This past month, on separate occasions, I heard two identical conversations regarding motherhood. Because I intersected with the same conversation twice, it forced me to take pause. The essence centered around this point: Mothering my daughter is just a fraction of my life.

Right now, at this very moment, I sometimes lose sight of this truth.  Some days motherhood is so consuming. From the moment I wake up, coaching of my daughter commences. “Wake up, honey. It is time to go to school.” I bellow this line every morning. As she wakes from her slumber, she cries because she wants to sleep in. “Just five more minutes, Momma?” I offer the same words I uttered the previous day. “No, you can’t sleep in. You will be late to school.” With some convincing, she stumbles to the shower. I start checking off my mental list of all the things that I need to do just to get her to school. I boil a pot of water because she enjoys a hard-boiled egg with her waffles and glass of milk. While the water bubbles, I assemble her lunch, check to see if her water bottle is in her backpack and that she’s remembered to put her homework in her folders. This all happens within 30 minutes after I click the snooze button.

There are the incessant reminders that dominate many of my conversations with her. “Did you get your socks? Did you remember to bring your jacket? Wear your tennis shoes today because you have P.E.” There are the drives to and from school, playdates sprinkled on the weekend, extracurricular activities on a few weeknights, and the endless stream of birthday parties that occupy Saturdays.

Some days it feels like too much. I complain to my husband that raising children takes so much time, energy, work and at the end of the day the “me” factor vanishes.  I am too tired to pursue me. I just want to sleep – this is sometimes elusive as well, nightmares, bathroom breaks, and tuck in requests seem to happen at 2:00 a.m. in the morning.

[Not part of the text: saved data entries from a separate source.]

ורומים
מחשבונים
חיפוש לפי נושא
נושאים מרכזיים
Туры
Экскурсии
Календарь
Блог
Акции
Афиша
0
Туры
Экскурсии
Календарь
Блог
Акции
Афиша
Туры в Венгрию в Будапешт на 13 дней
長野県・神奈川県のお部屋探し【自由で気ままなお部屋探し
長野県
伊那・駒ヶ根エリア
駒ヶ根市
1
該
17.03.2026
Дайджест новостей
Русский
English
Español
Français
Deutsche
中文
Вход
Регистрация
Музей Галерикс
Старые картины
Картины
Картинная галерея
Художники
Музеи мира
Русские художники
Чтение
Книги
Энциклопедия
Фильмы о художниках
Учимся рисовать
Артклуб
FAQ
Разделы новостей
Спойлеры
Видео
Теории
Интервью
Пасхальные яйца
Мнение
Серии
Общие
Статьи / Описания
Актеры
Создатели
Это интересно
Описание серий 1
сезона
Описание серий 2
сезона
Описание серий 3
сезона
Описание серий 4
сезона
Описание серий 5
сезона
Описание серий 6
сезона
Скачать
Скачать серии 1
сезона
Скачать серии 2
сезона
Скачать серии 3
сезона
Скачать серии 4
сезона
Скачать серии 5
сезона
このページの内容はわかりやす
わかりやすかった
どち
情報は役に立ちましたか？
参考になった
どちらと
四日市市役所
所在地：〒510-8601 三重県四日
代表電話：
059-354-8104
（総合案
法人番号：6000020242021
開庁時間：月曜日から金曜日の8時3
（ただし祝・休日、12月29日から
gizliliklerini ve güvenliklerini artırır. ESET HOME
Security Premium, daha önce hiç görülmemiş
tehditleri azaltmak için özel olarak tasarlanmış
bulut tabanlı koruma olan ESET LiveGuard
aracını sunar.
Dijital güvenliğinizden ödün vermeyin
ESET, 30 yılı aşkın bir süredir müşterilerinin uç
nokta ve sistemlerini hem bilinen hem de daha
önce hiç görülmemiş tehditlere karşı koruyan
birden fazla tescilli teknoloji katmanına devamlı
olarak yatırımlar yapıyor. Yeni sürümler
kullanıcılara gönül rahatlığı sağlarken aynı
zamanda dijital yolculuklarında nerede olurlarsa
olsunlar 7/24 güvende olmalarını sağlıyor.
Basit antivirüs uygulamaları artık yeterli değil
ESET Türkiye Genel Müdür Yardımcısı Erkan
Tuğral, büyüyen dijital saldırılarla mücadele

How long will this type of mothering last? My daughter is seven. She is already moving forward in ways that leave me with very little to say. It hit me yesterday when I tried to pick her up, but struggled because she’s grown as tall as some of the younger cacti in our yard. My daughter said, “You cannot even pick me up, Momma. I am too old now.”

You know those moments, when everything clicks? That is when it hit me. Mothering my daughter this way, in the most basic way, will end soon. In 10 years, she will embark on pathways that will probably not include me. Of course, I always hope to occupy a space in her backdrop, but it will never encompass the type of mothering that I do now.

Much like the picture captured of her dancing at my sister’s wedding, she will jump, move forward, while I watch.

As I write this, the clarity hits like a tidal wave.

Only a fraction of my life. And that fact leaves me brimming with tears.